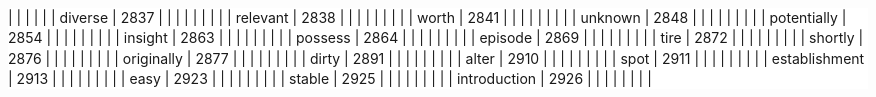 |  |  |  |  |
| diverse | 2837 |  |  |
|  |  |  |  |
| relevant | 2838 |  |  |
|  |  |  |  |
| worth | 2841 |  |  |
|  |  |  |  |
| unknown | 2848 |  |  |
|  |  |  |  |
| potentially | 2854 |  |  |
|  |  |  |  |
| insight | 2863 |  |  |
|  |  |  |  |
| possess | 2864 |  |  |
|  |  |  |  |
| episode | 2869 |  |  |
|  |  |  |  |
| tire | 2872 |  |  |
|  |  |  |  |
| shortly | 2876 |  |  |
|  |  |  |  |
| originally | 2877 |  |  |
|  |  |  |  |
| dirty | 2891 |  |  |
|  |  |  |  |
| alter | 2910 |  |  |
|  |  |  |  |
| spot | 2911 |  |  |
|  |  |  |  |
| establishment | 2913 |  |  |
|  |  |  |  |
| easy | 2923 |  |  |
|  |  |  |  |
| stable | 2925 |  |  |
|  |  |  |  |
| introduction | 2926 |  |  |
|  |  |  |  |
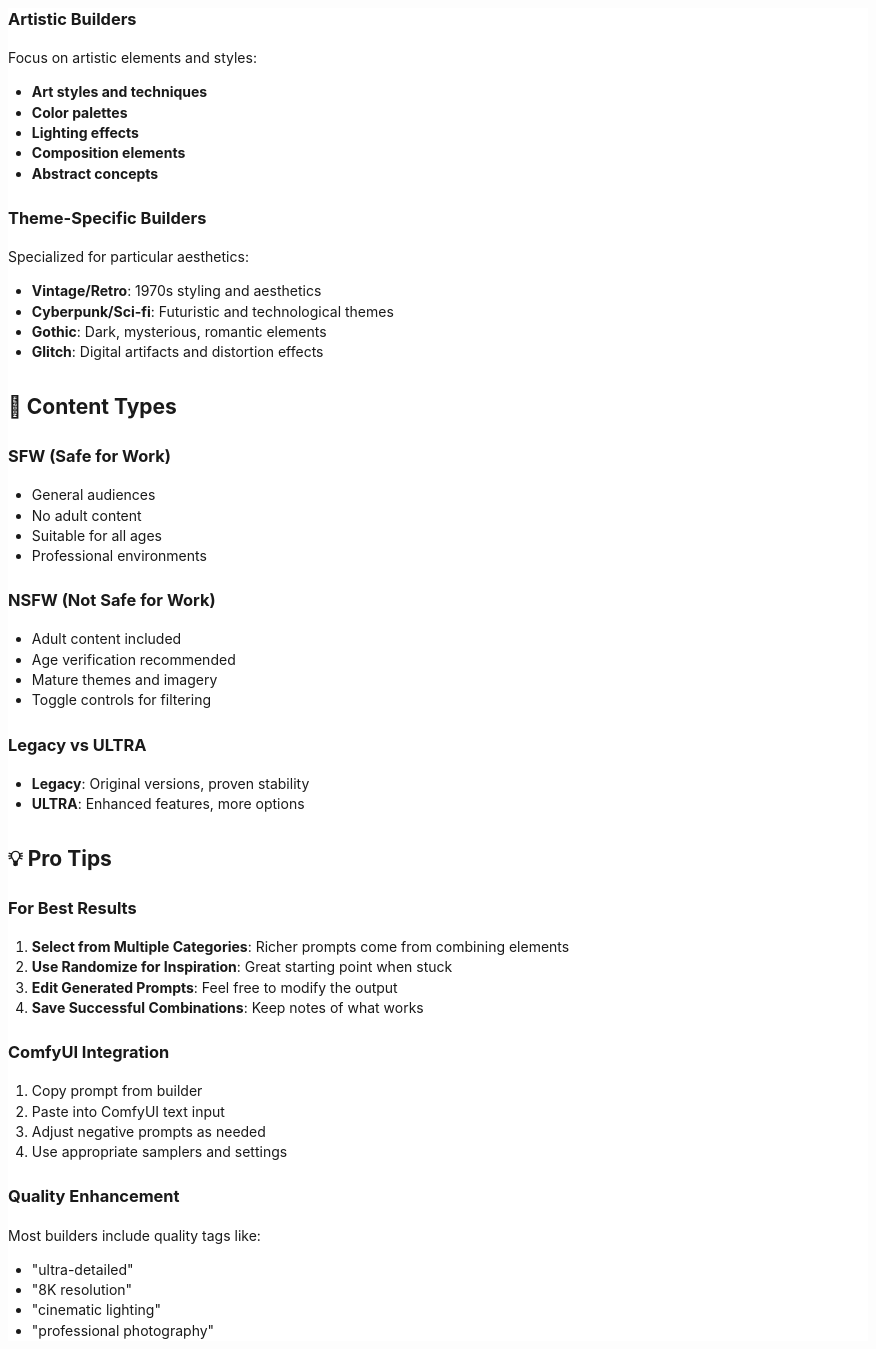 ### Artistic Builders
Focus on artistic elements and styles:
- **Art styles and techniques**
- **Color palettes**
- **Lighting effects**
- **Composition elements**
- **Abstract concepts**

### Theme-Specific Builders
Specialized for particular aesthetics:
- **Vintage/Retro**: 1970s styling and aesthetics
- **Cyberpunk/Sci-fi**: Futuristic and technological themes
- **Gothic**: Dark, mysterious, romantic elements
- **Glitch**: Digital artifacts and distortion effects

## 🎨 Content Types

### SFW (Safe for Work)
- General audiences
- No adult content
- Suitable for all ages
- Professional environments

### NSFW (Not Safe for Work)
- Adult content included
- Age verification recommended
- Mature themes and imagery
- Toggle controls for filtering

### Legacy vs ULTRA
- **Legacy**: Original versions, proven stability
- **ULTRA**: Enhanced features, more options

## 💡 Pro Tips

### For Best Results
1. **Select from Multiple Categories**: Richer prompts come from combining elements
2. **Use Randomize for Inspiration**: Great starting point when stuck
3. **Edit Generated Prompts**: Feel free to modify the output
4. **Save Successful Combinations**: Keep notes of what works

### ComfyUI Integration
1. Copy prompt from builder
2. Paste into ComfyUI text input
3. Adjust negative prompts as needed
4. Use appropriate samplers and settings

### Quality Enhancement
Most builders include quality tags like:
- "ultra-detailed"
- "8K resolution"
- "cinematic lighting"
- "professional photography"
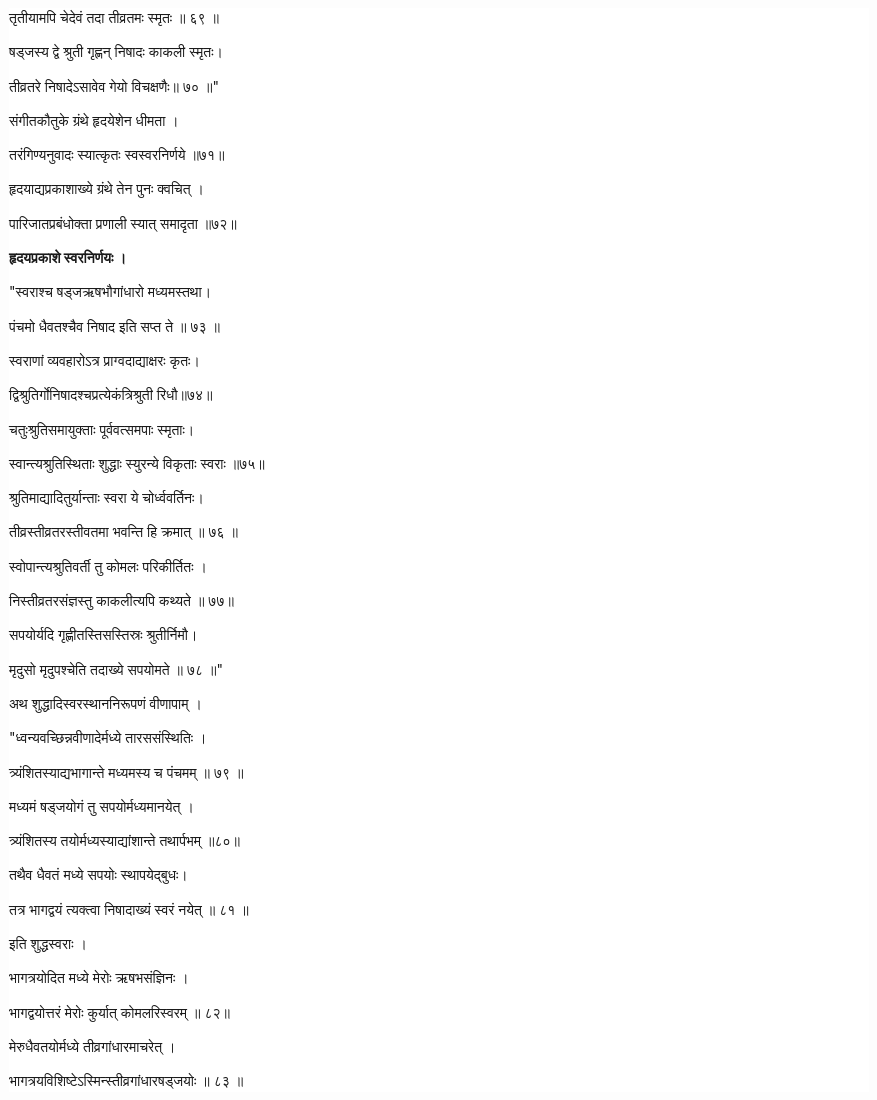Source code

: तृतीयामपि चेदेवं तदा तीव्रतमः स्मृतः ॥ ६९ ॥

षड्जस्य द्वे श्रुती गृह्णन् निषादः काकली स्मृतः।

तीव्रतरे निषादेऽसावेव गेयो विचक्षणैः॥ ७० ॥"

संगीतकौतुके ग्रंथे हृदयेशेन धीमता ।

तरंगिण्यनुवादः स्यात्कृतः स्वस्वरनिर्णये ॥७१॥

हृदयाद्यप्रकाशाख्ये ग्रंथे तेन पुनः क्वचित् ।

पारिजातप्रबंधोक्ता प्रणाली स्यात् समादृता ॥७२॥


**हृदयप्रकाशे स्वरनिर्णयः ।**

"स्वराश्च षड्जऋषभौगांधारो मध्यमस्तथा।

पंचमो धैवतश्चैव निषाद इति सप्त ते ॥ ७३ ॥

स्वराणां व्यवहारोऽत्र प्राग्वदाद्याक्षरः कृतः।

द्विश्रुतिर्गोनिषादश्चप्रत्येकंत्रिश्रुती रिधौ॥७४॥

चतुःश्रुतिसमायुक्ताः पूर्ववत्समपाः स्मृताः।

स्वान्त्यश्रुतिस्थिताः शुद्धाः स्युरन्ये विकृताः स्वराः ॥७५॥

श्रुतिमाद्यादितुर्यान्ताः स्वरा ये चोर्ध्ववर्तिनः।

तीव्रस्तीव्रतरस्तीवतमा भवन्ति हि क्रमात् ॥ ७६ ॥

स्वोपान्त्यश्रुतिवर्ती तु कोमलः परिकीर्तितः ।

निस्तीव्रतरसंज्ञस्तु काकलीत्यपि कथ्यते ॥ ७७॥

सपयोर्यदि गृह्णीतस्तिसस्तिस्रः श्रुतीर्निमौ।

मृदुसो मृदुपश्चेति तदाख्ये सपयोमते ॥ ७८ ॥"

अथ शुद्धादिस्वरस्थाननिरूपणं वीणापाम् ।

"ध्वन्यवच्छिन्नवीणादेर्मध्ये तारससंस्थितिः ।

त्र्यंशितस्याद्यभागान्ते मध्यमस्य च पंचमम् ॥ ७९ ॥

मध्यमं षड्जयोगं तु सपयोर्मध्यमानयेत् ।

त्र्यंशितस्य तयोर्मध्यस्याद्यांशान्ते तथार्पभम् ॥८०॥

तथैव धैवतं मध्ये सपयोः स्थापयेद्बुधः।

तत्र भागद्वयं त्यक्त्वा निषादाख्यं स्वरं नयेत् ॥ ८१ ॥


इति शुद्धस्वराः ।

भागत्रयोदित मध्ये मेरोः ऋषभसंज्ञिनः ।

भागद्वयोत्तरं मेरोः कुर्यात् कोमलरिस्वरम् ॥ ८२॥

मेरुधैवतयोर्मध्ये तीव्रगांधारमाचरेत् ।

भागत्रयविशिष्टेऽस्मिन्स्तीव्रगांधारषड्जयोः ॥ ८३ ॥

════════════════════

## Task to complete
Leaving the pictures out, output the material exactly as it appears.

## Output
 |  |  |  |  |
| diverse | 2837 |  |  |
|  |  |  |  |
| relevant | 2838 |  |  |
|  |  |  |  |
| worth | 2841 |  |  |
|  |  |  |  |
| unknown | 2848 |  |  |
|  |  |  |  |
| potentially | 2854 |  |  |
|  |  |  |  |
| insight | 2863 |  |  |
|  |  |  |  |
| possess | 2864 |  |  |
|  |  |  |  |
| episode | 2869 |  |  |
|  |  |  |  |
| tire | 2872 |  |  |
|  |  |  |  |
| shortly | 2876 |  |  |
|  |  |  |  |
| originally | 2877 |  |  |
|  |  |  |  |
| dirty | 2891 |  |  |
|  |  |  |  |
| alter | 2910 |  |  |
|  |  |  |  |
| spot | 2911 |  |  |
|  |  |  |  |
| establishment | 2913 |  |  |
|  |  |  |  |
| easy | 2923 |  |  |
|  |  |  |  |
| stable | 2925 |  |  |
|  |  |  |  |
| introduction | 2926 |  |  |
|  |  |  |  |
 ### Artistic Builders
Focus on artistic elements and styles:
- **Art styles and techniques**
- **Color palettes**
- **Lighting effects**
- **Composition elements**
- **Abstract concepts**

### Theme-Specific Builders
Specialized for particular aesthetics:
- **Vintage/Retro**: 1970s styling and aesthetics
- **Cyberpunk/Sci-fi**: Futuristic and technological themes
- **Gothic**: Dark, mysterious, romantic elements
- **Glitch**: Digital artifacts and distortion effects

## 🎨 Content Types

### SFW (Safe for Work)
- General audiences
- No adult content
- Suitable for all ages
- Professional environments

### NSFW (Not Safe for Work)
- Adult content included
- Age verification recommended
- Mature themes and imagery
- Toggle controls for filtering

### Legacy vs ULTRA
- **Legacy**: Original versions, proven stability
- **ULTRA**: Enhanced features, more options

## 💡 Pro Tips

### For Best Results
1. **Select from Multiple Categories**: Richer prompts come from combining elements
2. **Use Randomize for Inspiration**: Great starting point when stuck
3. **Edit Generated Prompts**: Feel free to modify the output
4. **Save Successful Combinations**: Keep notes of what works

### ComfyUI Integration
1. Copy prompt from builder
2. Paste into ComfyUI text input
3. Adjust negative prompts as needed
4. Use appropriate samplers and settings

### Quality Enhancement
Most builders include quality tags like:
- "ultra-detailed"
- "8K resolution"
- "cinematic lighting"
- "professional photography"
Source code

: तृतीयामपि चेदेवं तदा तीव्रतमः स्मृतः ॥ ६९ ॥

षड्जस्य द्वे श्रुती गृह्णन् निषादः काकली स्मृतः।

तीव्रतरे निषादेऽसावेव गेयो विचक्षणैः॥ ७० ॥"

संगीतकौतुके ग्रंथे हृदयेशेन धीमता ।

तरंगिण्यनुवादः स्यात्कृतः स्वस्वरनिर्णये ॥७१॥

हृदयाद्यप्रकाशाख्ये ग्रंथे तेन पुनः क्वचित् ।

पारिजातप्रबंधोक्ता प्रणाली स्यात् समादृता ॥७२॥


**हृदयप्रकाशे स्वरनिर्णयः ।**

"स्वराश्च षड्जऋषभौगांधारो मध्यमस्तथा।

पंचमो धैवतश्चैव निषाद इति सप्त ते ॥ ७३ ॥

स्वराणां व्यवहारोऽत्र प्राग्वदाद्याक्षरः कृतः।

द्विश्रुतिर्गोनिषादश्चप्रत्येकंत्रिश्रुती रिधौ॥७४॥

चतुःश्रुतिसमायुक्ताः पूर्ववत्समपाः स्मृताः।

स्वान्त्यश्रुतिस्थिताः शुद्धाः स्युरन्ये विकृताः स्वराः ॥७५॥

श्रुतिमाद्यादितुर्यान्ताः स्वरा ये चोर्ध्ववर्तिनः।

तीव्रस्तीव्रतरस्तीवतमा भवन्ति हि क्रमात् ॥ ७६ ॥

स्वोपान्त्यश्रुतिवर्ती तु कोमलः परिकीर्तितः ।

निस्तीव्रतरसंज्ञस्तु काकलीत्यपि कथ्यते ॥ ७७॥

सपयोर्यदि गृह्णीतस्तिसस्तिस्रः श्रुतीर्निमौ।

मृदुसो मृदुपश्चेति तदाख्ये सपयोमते ॥ ७८ ॥"

अथ शुद्धादिस्वरस्थाननिरूपणं वीणापाम् ।

"ध्वन्यवच्छिन्नवीणादेर्मध्ये तारससंस्थितिः ।

त्र्यंशितस्याद्यभागान्ते मध्यमस्य च पंचमम् ॥ ७९ ॥

मध्यमं षड्जयोगं तु सपयोर्मध्यमानयेत् ।

त्र्यंशितस्य तयोर्मध्यस्याद्यांशान्ते तथार्पभम् ॥८०॥

तथैव धैवतं मध्ये सपयोः स्थापयेद्बुधः।

तत्र भागद्वयं त्यक्त्वा निषादाख्यं स्वरं नयेत् ॥ ८१ ॥


इति शुद्धस्वराः ।

भागत्रयोदित मध्ये मेरोः ऋषभसंज्ञिनः ।

भागद्वयोत्तरं मेरोः कुर्यात् कोमलरिस्वरम् ॥ ८२॥

मेरुधैवतयोर्मध्ये तीव्रगांधारमाचरेत् ।

भागत्रयविशिष्टेऽस्मिन्स्तीव्रगांधारषड्जयोः ॥ ८३ ॥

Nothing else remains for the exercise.